Actor ID encoding
Quick summary
I found an actor that has Unicode characters in its ID: https://xn--y9aai3au2bc2f.xn--y9a3aq/գրառում/author/antranigv/ (nodeinfo). Looks like it is not a valid actor ID.
The ActivityPub specification says that identifiers must be "Publicly dereferencable URIs": https://www.w3.org/TR/activitypub/#obj-id But URIs can't contain Unicode characters, so I assume that these characters should be percent-encoded.
Steps to reproduce
curl -H "Accept: application/activity+json" https://xn--y9aai3au2bc2f.xn--y9a3aq/%D5%A3%D6%80%D5%A1%D5%BC%D5%B8%D6%82%D5%B4/author/antranigv/
What you expected to happen
Unicode characters should be percent-encoded.
What actually happened
ID contains Unicode characters
Impact
One
Available workarounds?
There is no user impact
Logs or notes
No response
This issue is stale because it has been open 120 days with no activity. Remove stale label or comment or this will be closed in 5 days.

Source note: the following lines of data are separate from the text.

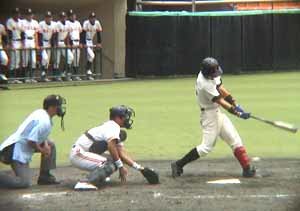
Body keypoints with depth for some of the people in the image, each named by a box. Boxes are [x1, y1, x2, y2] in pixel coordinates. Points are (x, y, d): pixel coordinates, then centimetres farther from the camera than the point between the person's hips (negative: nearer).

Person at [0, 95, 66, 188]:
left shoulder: (40, 113, 8)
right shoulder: (44, 121, -21)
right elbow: (31, 141, -26)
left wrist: (45, 144, 1)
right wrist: (42, 150, -8)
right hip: (17, 150, -10)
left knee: (50, 145, 17)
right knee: (24, 183, -16)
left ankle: (44, 176, 19)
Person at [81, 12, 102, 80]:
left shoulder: (97, 23, -2)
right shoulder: (86, 23, -19)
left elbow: (98, 33, 6)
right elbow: (84, 33, -22)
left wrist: (99, 43, 5)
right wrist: (84, 44, -28)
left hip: (91, 41, 6)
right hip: (86, 41, -6)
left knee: (89, 57, 7)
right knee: (91, 56, -18)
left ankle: (88, 73, 13)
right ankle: (89, 72, -13)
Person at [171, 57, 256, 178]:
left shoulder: (209, 74, -3)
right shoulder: (205, 84, -28)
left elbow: (221, 89, 5)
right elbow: (221, 102, -26)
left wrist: (235, 105, -1)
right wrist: (238, 113, -26)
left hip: (218, 113, 9)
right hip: (210, 115, -9)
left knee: (235, 140, 5)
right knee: (207, 146, -8)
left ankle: (247, 168, 6)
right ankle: (178, 165, 0)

I don't think this has been fixed
This issue is stale because it has been open 120 days with no activity. Remove stale label or comment or this will be closed in 5 days.
Bump
This issue is stale because it has been open 120 days with no activity. Remove stale label or comment or this will be closed in 5 days.
@pfefferle @obenland ping
@pfefferle What would potentially break if we were to run id and url paths through rawurlencode() to fix this?
# functions.php
function encode_url_path( $url ) {
$path = \wp_parse_url( $url, PHP_URL_PATH );
if ( empty( $path ) ) {
return \esc_url_raw( $url );
}
// Encode each path segment to be RFC 3986 compliant.
$segments = explode( '/', $path );
$encoded_path = implode( '/', array_map( 'rawurlencode', $segments ) );
return \esc_url_raw( str_replace( $path, $encoded_path, $url ) );
}